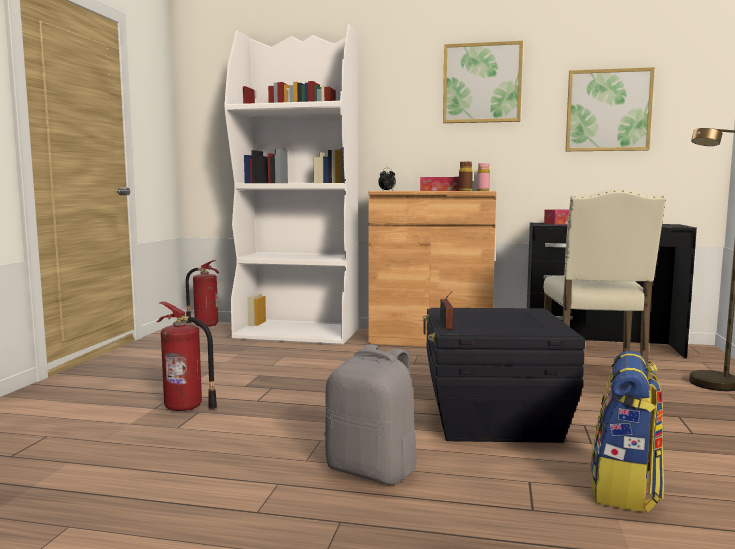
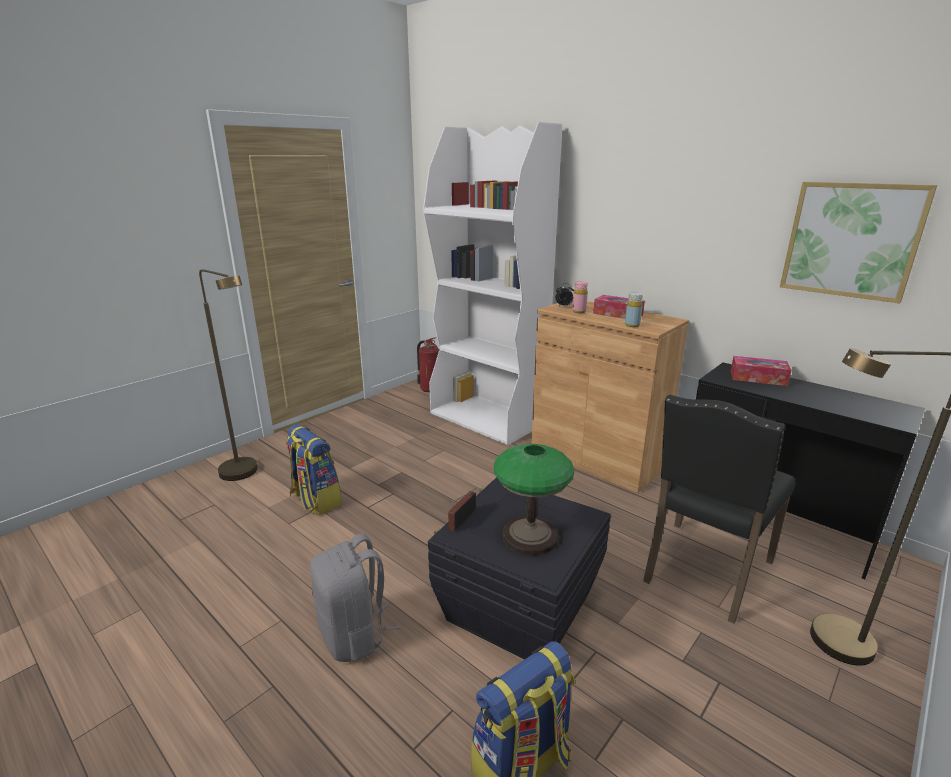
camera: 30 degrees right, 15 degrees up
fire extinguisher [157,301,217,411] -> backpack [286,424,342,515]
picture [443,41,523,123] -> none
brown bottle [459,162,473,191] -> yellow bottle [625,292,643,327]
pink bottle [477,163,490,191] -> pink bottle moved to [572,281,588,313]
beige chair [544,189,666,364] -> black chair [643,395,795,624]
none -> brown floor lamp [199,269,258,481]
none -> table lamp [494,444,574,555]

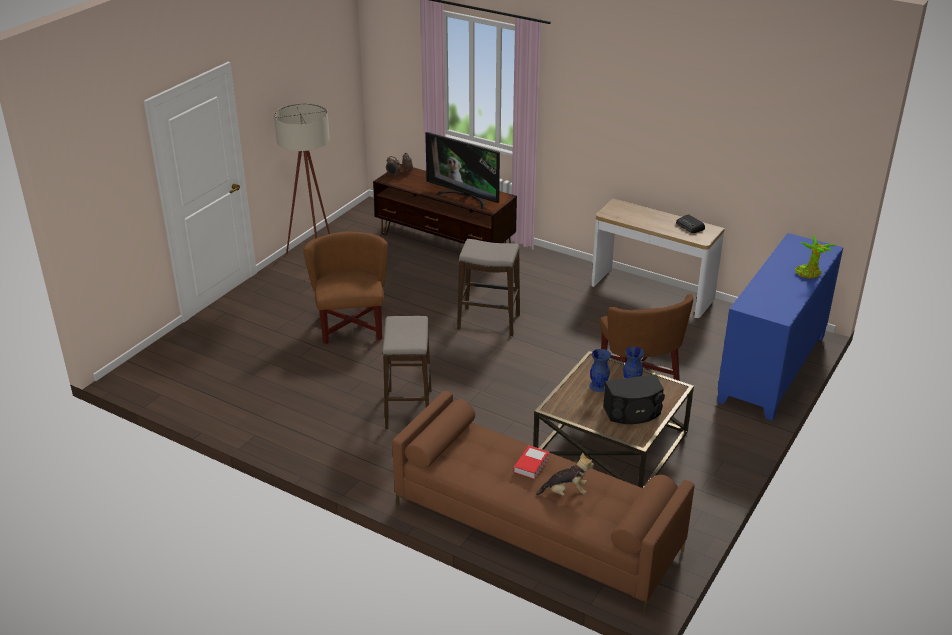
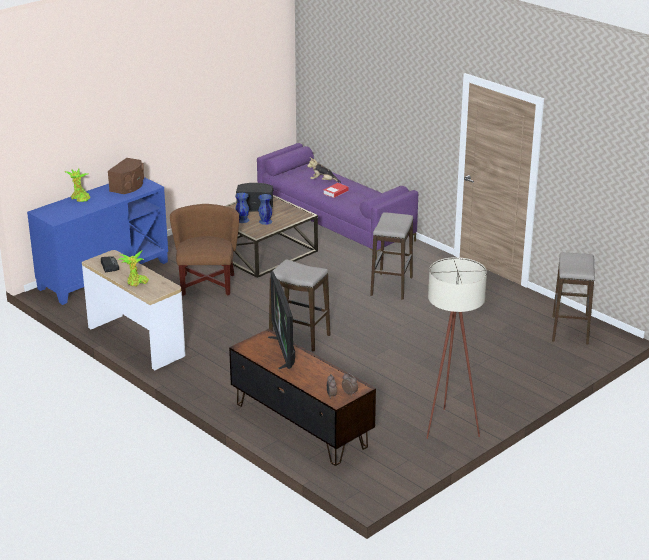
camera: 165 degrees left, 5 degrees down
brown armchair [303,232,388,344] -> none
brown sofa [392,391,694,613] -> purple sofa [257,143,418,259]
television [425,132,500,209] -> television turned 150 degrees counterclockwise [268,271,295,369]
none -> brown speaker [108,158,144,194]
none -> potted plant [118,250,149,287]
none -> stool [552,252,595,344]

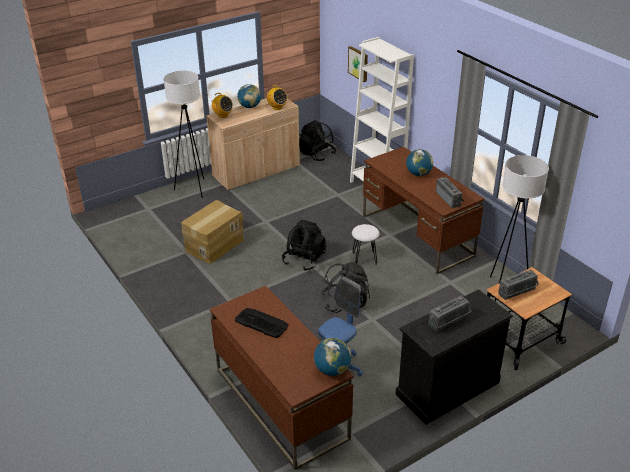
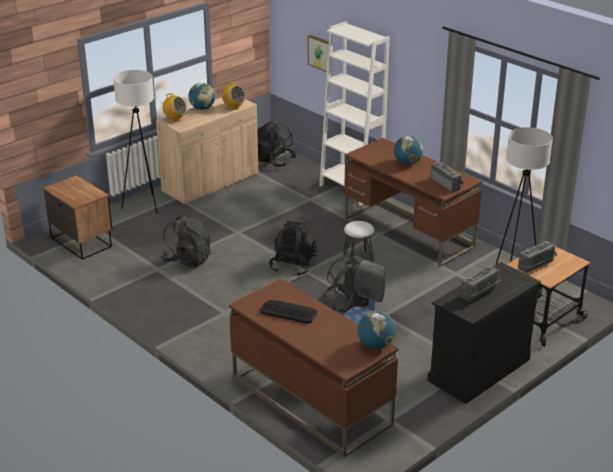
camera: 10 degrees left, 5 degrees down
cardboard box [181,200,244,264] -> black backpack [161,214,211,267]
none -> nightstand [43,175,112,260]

----------------------------------------

PROBLEM DETAILS: Copy all the lines of data exactly as they appear, dropping any images.

ANSWER SPACE:
camera: 30 degrees right, 15 degrees up
fire extinguisher [157,301,217,411] -> backpack [286,424,342,515]
picture [443,41,523,123] -> none
brown bottle [459,162,473,191] -> yellow bottle [625,292,643,327]
pink bottle [477,163,490,191] -> pink bottle moved to [572,281,588,313]
beige chair [544,189,666,364] -> black chair [643,395,795,624]
none -> brown floor lamp [199,269,258,481]
none -> table lamp [494,444,574,555]

camera: 165 degrees left, 5 degrees down
brown armchair [303,232,388,344] -> none
brown sofa [392,391,694,613] -> purple sofa [257,143,418,259]
television [425,132,500,209] -> television turned 150 degrees counterclockwise [268,271,295,369]
none -> brown speaker [108,158,144,194]
none -> potted plant [118,250,149,287]
none -> stool [552,252,595,344]

camera: 10 degrees left, 5 degrees down
cardboard box [181,200,244,264] -> black backpack [161,214,211,267]
none -> nightstand [43,175,112,260]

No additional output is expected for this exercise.